Lemalar | Yirmidördüncü Lema | 203
(195-204)

Az olmayan bu nevi vukuat da gösteriyor ki; mübârek tâife-i nisaiye, fıtraten yüksek ahlâka menşe olduğu gibi, fısk ve sefahette dünya zevki için kabiliyetleri yok hükmündedir. Demek onlar dâire-i terbiye-i İslâmiye içinde mes’ud bir aile hayatını geçirmeğe mahsus bir nevi mübârek mahlukturlar. Bu mübârekleri ifsad eden komiteler kahrolsunlar!.. Allah bu hemşirelerimi de bu serserilerin şerlerinden muhafaza eylesin, âmîn.

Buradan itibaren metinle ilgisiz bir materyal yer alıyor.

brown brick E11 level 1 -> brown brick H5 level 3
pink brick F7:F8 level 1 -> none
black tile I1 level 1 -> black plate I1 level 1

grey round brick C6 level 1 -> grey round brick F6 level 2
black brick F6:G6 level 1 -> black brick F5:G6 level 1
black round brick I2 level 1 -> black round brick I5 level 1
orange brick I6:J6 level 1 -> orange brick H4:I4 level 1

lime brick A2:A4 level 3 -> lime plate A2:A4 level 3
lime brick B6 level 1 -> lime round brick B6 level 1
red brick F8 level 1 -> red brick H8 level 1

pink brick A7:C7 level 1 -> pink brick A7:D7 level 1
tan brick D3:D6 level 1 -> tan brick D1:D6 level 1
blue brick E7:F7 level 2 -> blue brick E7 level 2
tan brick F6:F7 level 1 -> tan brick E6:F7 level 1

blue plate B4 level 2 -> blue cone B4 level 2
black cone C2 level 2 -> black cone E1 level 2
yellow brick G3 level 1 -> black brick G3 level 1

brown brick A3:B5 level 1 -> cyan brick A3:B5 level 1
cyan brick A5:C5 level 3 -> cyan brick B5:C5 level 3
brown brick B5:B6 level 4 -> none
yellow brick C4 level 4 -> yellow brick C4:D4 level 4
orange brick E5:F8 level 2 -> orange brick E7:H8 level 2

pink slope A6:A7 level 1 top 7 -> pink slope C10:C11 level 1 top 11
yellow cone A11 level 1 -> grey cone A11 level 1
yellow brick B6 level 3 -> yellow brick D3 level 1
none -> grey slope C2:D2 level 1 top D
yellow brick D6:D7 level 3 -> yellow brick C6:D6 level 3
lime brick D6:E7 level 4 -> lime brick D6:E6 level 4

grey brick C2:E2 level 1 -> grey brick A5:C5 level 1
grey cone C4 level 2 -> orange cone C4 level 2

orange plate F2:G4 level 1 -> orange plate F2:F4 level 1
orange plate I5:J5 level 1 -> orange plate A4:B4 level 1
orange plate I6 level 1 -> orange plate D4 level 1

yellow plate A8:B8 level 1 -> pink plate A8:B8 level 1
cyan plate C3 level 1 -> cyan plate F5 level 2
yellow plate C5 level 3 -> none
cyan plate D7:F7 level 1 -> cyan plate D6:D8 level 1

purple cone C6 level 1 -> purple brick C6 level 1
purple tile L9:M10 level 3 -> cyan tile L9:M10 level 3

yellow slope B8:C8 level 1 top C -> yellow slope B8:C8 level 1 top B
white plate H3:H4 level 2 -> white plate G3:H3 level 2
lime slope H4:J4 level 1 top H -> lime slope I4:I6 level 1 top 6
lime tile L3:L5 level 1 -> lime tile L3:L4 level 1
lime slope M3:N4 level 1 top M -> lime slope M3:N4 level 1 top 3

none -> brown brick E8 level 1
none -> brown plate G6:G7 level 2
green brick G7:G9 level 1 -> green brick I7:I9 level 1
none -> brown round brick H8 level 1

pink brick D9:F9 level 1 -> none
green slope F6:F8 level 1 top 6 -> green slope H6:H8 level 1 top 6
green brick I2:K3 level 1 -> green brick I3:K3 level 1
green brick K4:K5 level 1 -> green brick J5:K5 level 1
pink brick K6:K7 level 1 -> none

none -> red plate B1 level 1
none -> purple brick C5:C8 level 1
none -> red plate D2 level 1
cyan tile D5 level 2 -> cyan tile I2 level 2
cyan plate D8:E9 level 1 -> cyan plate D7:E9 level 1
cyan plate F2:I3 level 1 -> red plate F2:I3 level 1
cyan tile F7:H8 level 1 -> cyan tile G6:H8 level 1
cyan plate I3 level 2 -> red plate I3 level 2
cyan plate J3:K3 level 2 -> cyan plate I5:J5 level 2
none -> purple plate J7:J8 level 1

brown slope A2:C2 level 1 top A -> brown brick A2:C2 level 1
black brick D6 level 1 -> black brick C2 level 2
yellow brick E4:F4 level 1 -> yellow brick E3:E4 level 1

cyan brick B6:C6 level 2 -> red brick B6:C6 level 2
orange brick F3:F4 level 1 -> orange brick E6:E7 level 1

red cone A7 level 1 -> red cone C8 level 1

Hemşirelerim! Mahremce bu sözümü size söylüyorum: Maişet derdi için; serseri, ahlâksız, firenkmeşreb bir kocanın tahakkümü altına girmektense, fıtratınızdaki iktisad ve kanaatla, köylü ma’sûm kadınların nafakalarını kendileri çıkarmak için çalışmaları nev’inden kendinizi idareye çalışınız, satmağa çalışmayınız. Şayet size münâsib olmayan bir erkek kısmet olsa, siz kısmetinize razı olunuz ve kanaat ediniz. İnşâallah rızanız ve kanaatinizle o da ıslah olur. Yoksa şimdiki işittiğim gibi, mahkemelere boşanmak için müracaat edeceksiniz. Bu da, haysiyet-i İslâmiye ve şeref-i milliyemize yakışmaz!

ÜÇÜNCÜ NÜKTE: Aziz hemşirelerim; kat’iyyen biliniz ki, dâire-i meşrûanın haricindeki zevklerde, lezzetlerde; on derece onlardan ziyâde elemler ve zahmetler bulunduğunu Risâle-i Nur yüzer kuvvetli delillerle, hâdisatlarla isbat etmiştir. Uzun tafsilatı Risâle-i Nur’da bulabilirsiniz.

Ezcümle: Küçük Sözlerden Altıncı, Yedinci, Sekizinci Sözler ve Gençlik Rehberi benim bedelime sizlere tam bu hakîkatı gösterecek. Onun için dâire-i meşrûadaki keyfe iktifa ediniz ve kanaat getiriniz. Sizin hânenizdeki ma’sûm evlâdlarınızla ma’sûmane sohbet, yüzer sinemadan daha ziyâde zevklidir. Hem kat’iyyen biliniz ki; bu hayat-ı dünyeviyede hakîki lezzet, îman dâiresindedir ve îmandadır. Ve a’mâl-i sâlihanın her birisinde bir ma’nevî lezzet var. Ve dalâlet ve sefahette, bu dünyada dahi gâyet acı ve çirkin elemler bulunduğunu Risâle-i Nur yüzer kat’i delillerle isbat etmiştir. Âdeta îmanda bir Cennet çekirdeği ve dalâlette ve sefahette bir Cehennem çekirdeği bulunduğunu, ben kendim çok tecrübelerle ve hâdiselerle aynelyakîn görmüşüm ve Risâle-i Nurda bu hakîkat tekrar ile yazılmış. En şedid muannid ve mu’terizlerin eline girip; hem resmî ehl-i vukuflar ve mahkemeler o hakîkatı cerhedememişler. Şimdi sizin gibi mübârek ve ma‘sûm hemşirelerime ve evlâdlarım hükmünde küçüklerinize, başta Tesettür Risâlesi ve Gençlik Rehberi ve Küçük Sözler benim bedelime sizlere ders versin.

Ben işittim ki; benim size câmide ders vermekliğimi arzu ediyorsunuz. Fakat benim perîşaniyetimle beraber hastalığım ve çok esbab, bu vaziyete müsaade etmiyor.